Wednesday, December 26, 2007

live rounds

Internet access, finally. The yardstick of civilization. No internet at the hotel, so Kelyn and I are spending our day off wandering around Hobart (Tas' only major city) and have wandered straight into a internet cafe, into 3 coffees too many and probably into a steep bill after my little "me me me!" screed is done.

So anyway. About me. My first ever Tasmanian christmas carnival is done and dusted. Latrobe: check. What's that phrase athletes tend to throw out when they've been beaten senseless? Ah yes... "I learned alot."

For instance.
I learned not to ride a 95in gear for a 200m on a pan-flat windy track. I was off 5th, so I kind of had to wing it on gear choice and came up nil. The 200m times ended up being similar to a fast day on Alpenrose (slowest track on the planet), so when I couldn't muscle the 95 up to speed, I "learned something."

I learned that no matter how many times you put on sunscreen, you will get a sunburn in Australia. If you're a fair-skinned Portlander raised under cloudcover, you will fry when riding in circles under the hole in the Ozone layer. No matter what you do.

I learned that a Tasmanian wheelrace is simultaneously the most confusing, exhausting, sketchy, stupid-hard, death-defying race there is. And that was just the heats. I never figured it out well enough to qualify for either of the finals, but the heats were challenge enough. Just making it into a final by the end of this will be a big deal.

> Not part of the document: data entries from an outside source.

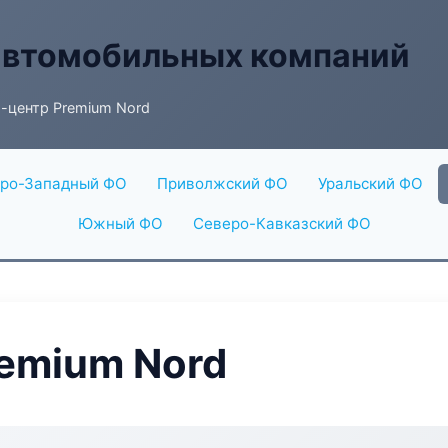
автомобильных компаний
-центр Premium Nord
ро-Западный ФО
Приволжский ФО
Уральский ФО
Южный ФО
Северо-Кавказский ФО
emium Nord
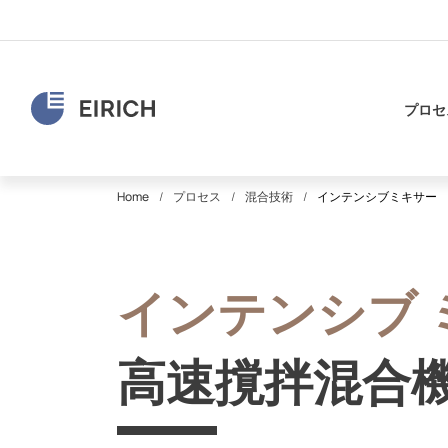
プロセ
Home
プロセス
混合技術
インテンシブミキサー
インテンシブ 
高速撹拌混合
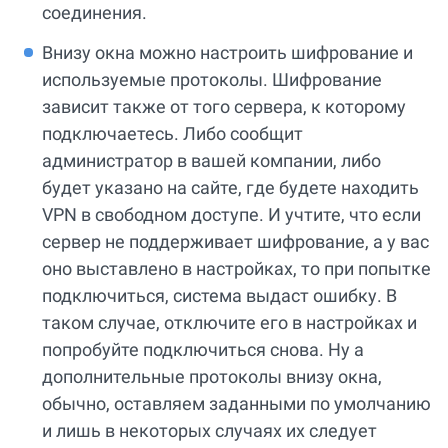
соединения.
Внизу окна можно настроить шифрование и
используемые протоколы. Шифрование
зависит также от того сервера, к которому
подключаетесь. Либо сообщит
администратор в вашей компании, либо
будет указано на сайте, где будете находить
VPN в свободном доступе. И учтите, что если
сервер не поддерживает шифрование, а у вас
оно выставлено в настройках, то при попытке
подключиться, система выдаст ошибку. В
таком случае, отключите его в настройках и
попробуйте подключиться снова. Ну а
дополнительные протоколы внизу окна,
обычно, оставляем заданными по умолчанию
и лишь в некоторых случаях их следует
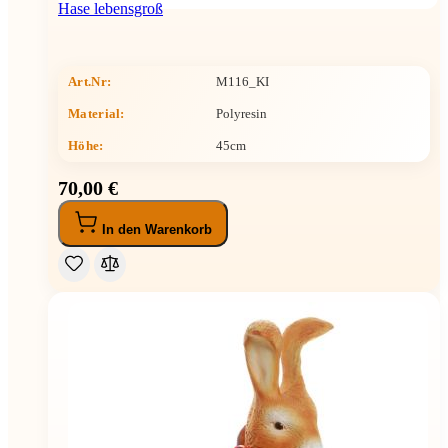
Hase lebensgroß
Art.Nr:
M116_KI
Material:
Polyresin
Höhe
:
45cm
70,00 €
In den Warenkorb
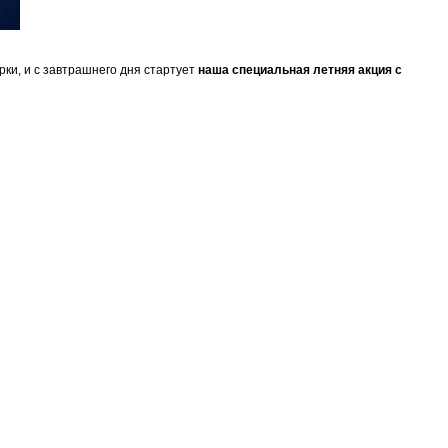
рки, и с завтрашнего дня стартует
наша специальная летняя акция с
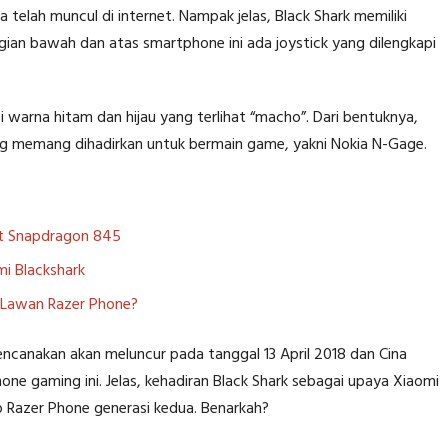
 telah muncul di internet. Nampak jelas, Black Shark memiliki
ian bawah dan atas smartphone ini ada joystick yang dilengkapi
 warna hitam dan hijau yang terlihat “macho”. Dari bentuknya,
ang memang dihadirkan untuk bermain game, yakni Nokia N-Gage.
set Snapdragon 845
mi Blackshark
p Lawan Razer Phone?
rencanakan akan meluncur pada tanggal 13 April 2018 dan Cina
 gaming ini. Jelas, kehadiran Black Shark sebagai upaya Xiaomi
 Razer Phone generasi kedua. Benarkah?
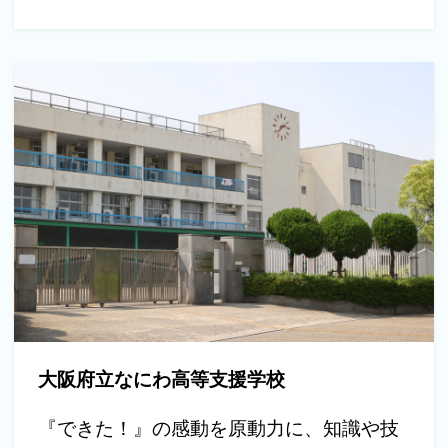
大阪府立なにわ高等支援学校
『できた！』の感動を原動力に、知識や技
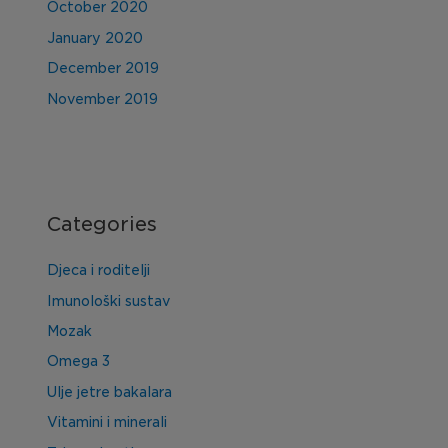
October 2020
January 2020
December 2019
November 2019
Categories
Djeca i roditelji
Imunološki sustav
Mozak
Omega 3
Ulje jetre bakalara
Vitamini i minerali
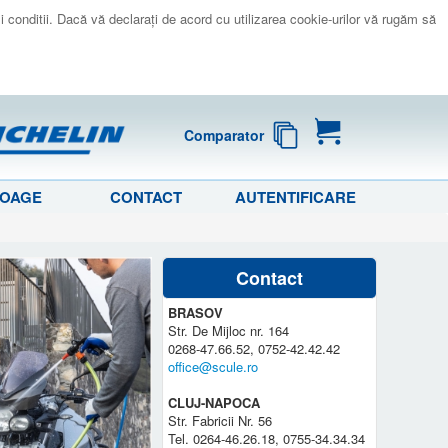
 si conditii. Dacă vă declaraţi de acord cu utilizarea cookie-urilor vă rugăm să
Comparator
LOAGE
CONTACT
AUTENTIFICARE
Contact
BRASOV
Str. De Mijloc nr. 164
0268-47.66.52, 0752-42.42.42
office@scule.ro
CLUJ-NAPOCA
Str. Fabricii Nr. 56
Tel. 0264-46.26.18, 0755-34.34.34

I learned that the Tasmanians are pretty cool people. The UCI officials will say "no collusion!" while the Tassie organizers are telling you how it really is so you might have a fighting chance.

I learned that Tasmanians love their carnivals. A sold out crowd of several thousand were in the stands watching us skinny US geeks get "learned." The spectators are great.

I learned that these Australian Olympic riders are not human beings. They are alien cyborgs that eat wallabies and kangaroos in one bite, have rocket booster packs under their skinsuits and can't process things like "fear."

I learned the Japanese are pretty much the same, but with more interesting hair.

I learned that despite being an alien cyborg, Shane Kelly can loves Borat just as much as I do, and is a pretty cool guy.

Anyway. That's the condensed version of the latrobe carnival. The little counter at the bottom of the screen says :12 minutes - 5 dollars: so in conclusion, I'm having a great time, never gone this hard in my life, hurting real bad but hopefully improving, didn't make any finals so not in contention for anything but tomorrow's a new day a new track and I'm out.